On 07/03/2012 02:17 PM, Daniel wrote:
I understand, but I still have some problems understanding what is the
utility of create a custom feature generator, could you give me any
example or any link with more information about it?
In my opinion you should always start with the default feature generation.
This gives you a good baseline which you can use to compare your
modifications
against. To do the actual measurement we added evaluation support directly
to the name finder, you can either evaluate on a test set or do cross
validation.
See here for more details:
http://opennlp.apache.org/documentation/1.5.2-incubating/manual/opennlp.html#tools.namefind.eval
If you use the API where you pass in the feature generator you need to
ensure its
put together the same way during runtime when you process your data.
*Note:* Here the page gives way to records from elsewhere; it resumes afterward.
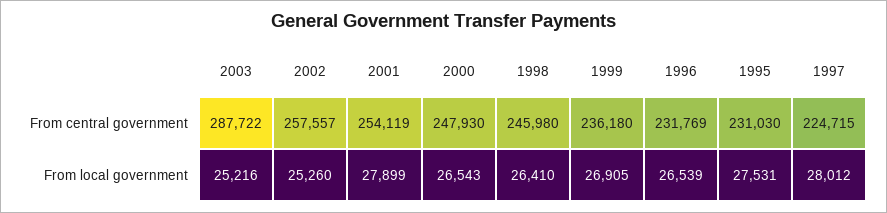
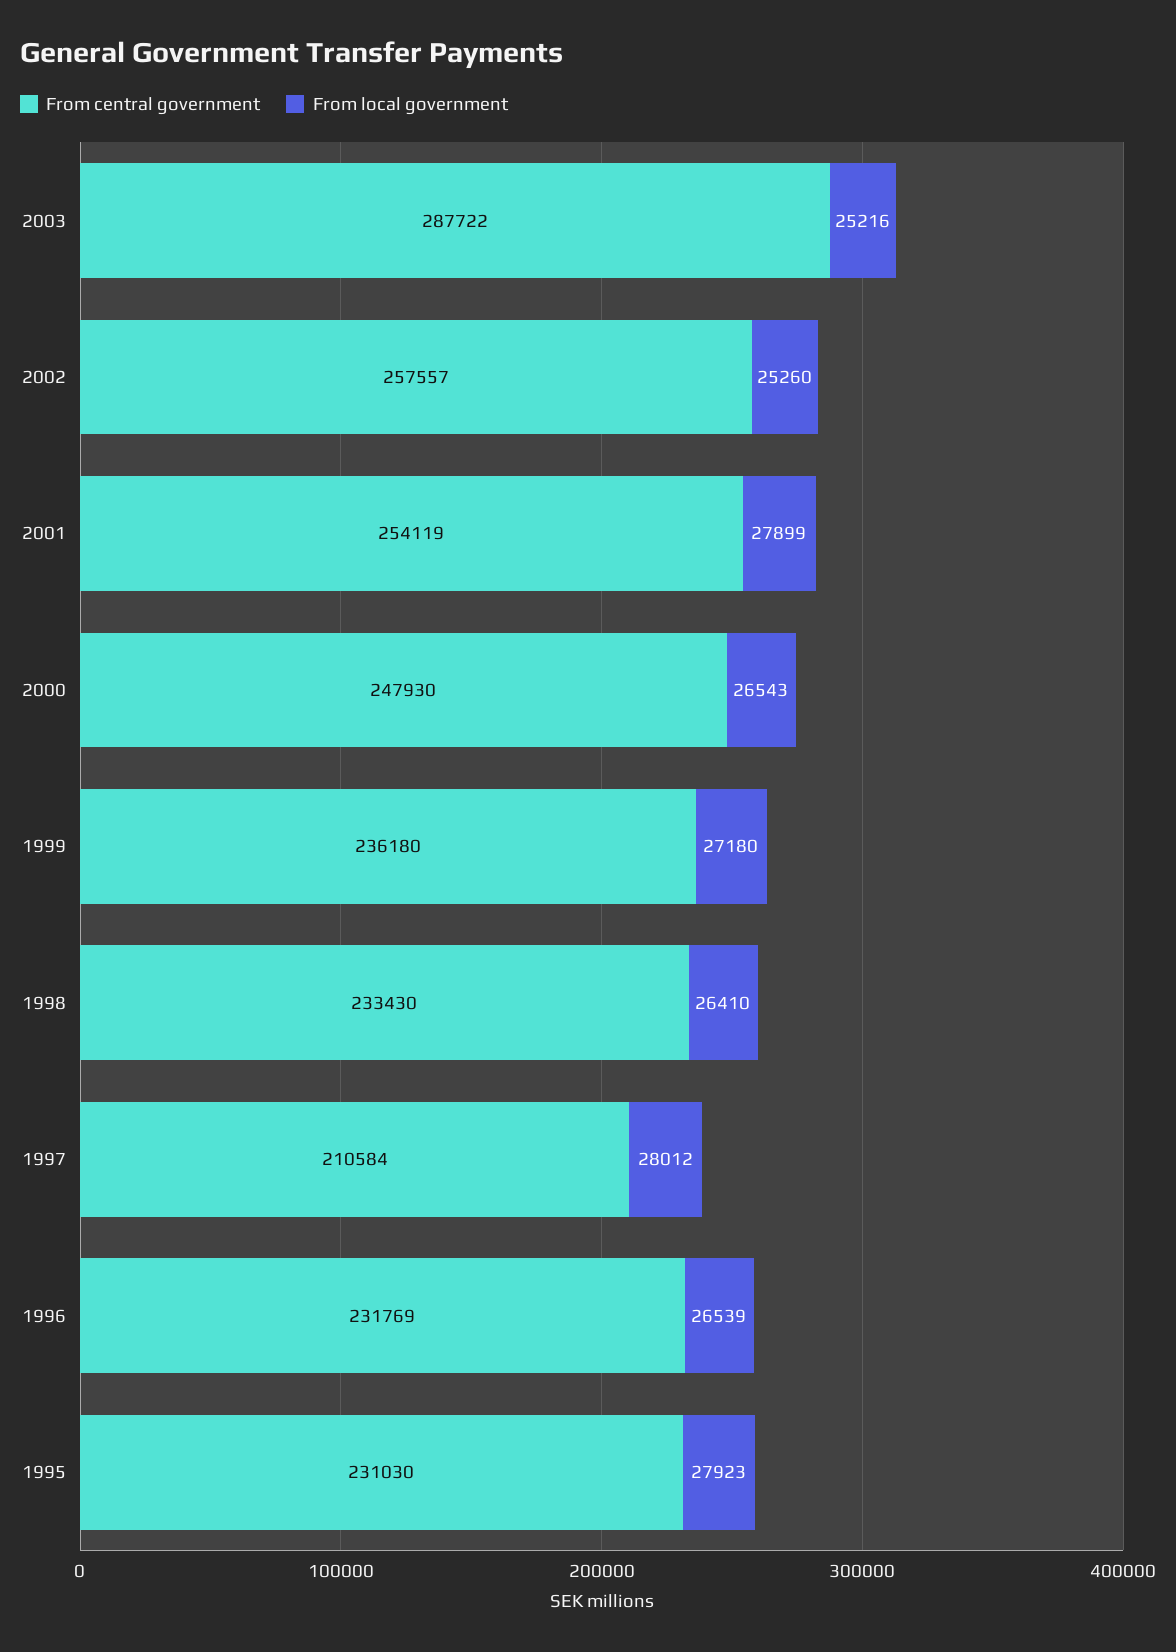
  {
    "From central government": {
      "2003": 287722,
      "2002": 257557,
      "2001": 254119,
      "2000": 247930,
-     "1998": 245980,
+     "1998": 233430,
      "1999": 236180,
      "1996": 231769,
      "1995": 231030,
-     "1997": 224715
+     "1997": 210584
    },
    "From local government": {
      "2003": 25216,
      "2002": 25260,
      "2001": 27899,
      "2000": 26543,
      "1998": 26410,
-     "1999": 26905,
+     "1999": 27180,
      "1996": 26539,
-     "1995": 27531,
+     "1995": 27923,
      "1997": 28012
    }
  }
To
make this
easier we added a xml based DSL you can use to describe your feature
generation.
A sample of that can be found in our documentation:
http://opennlp.apache.org/documentation/1.5.2-incubating/manual/opennlp.html#tools.namefind.training.featuregen
To use it you need to call this train method:
NameFinderME.train(String languageCode, String type,
ObjectStream<NameSample> samples, TrainingParameters trainParams,
byte[] featureGeneratorBytes, final Map<String, Object> resources)
The xml descriptor is passed in as a byte array.
Hope that helps,
Jörn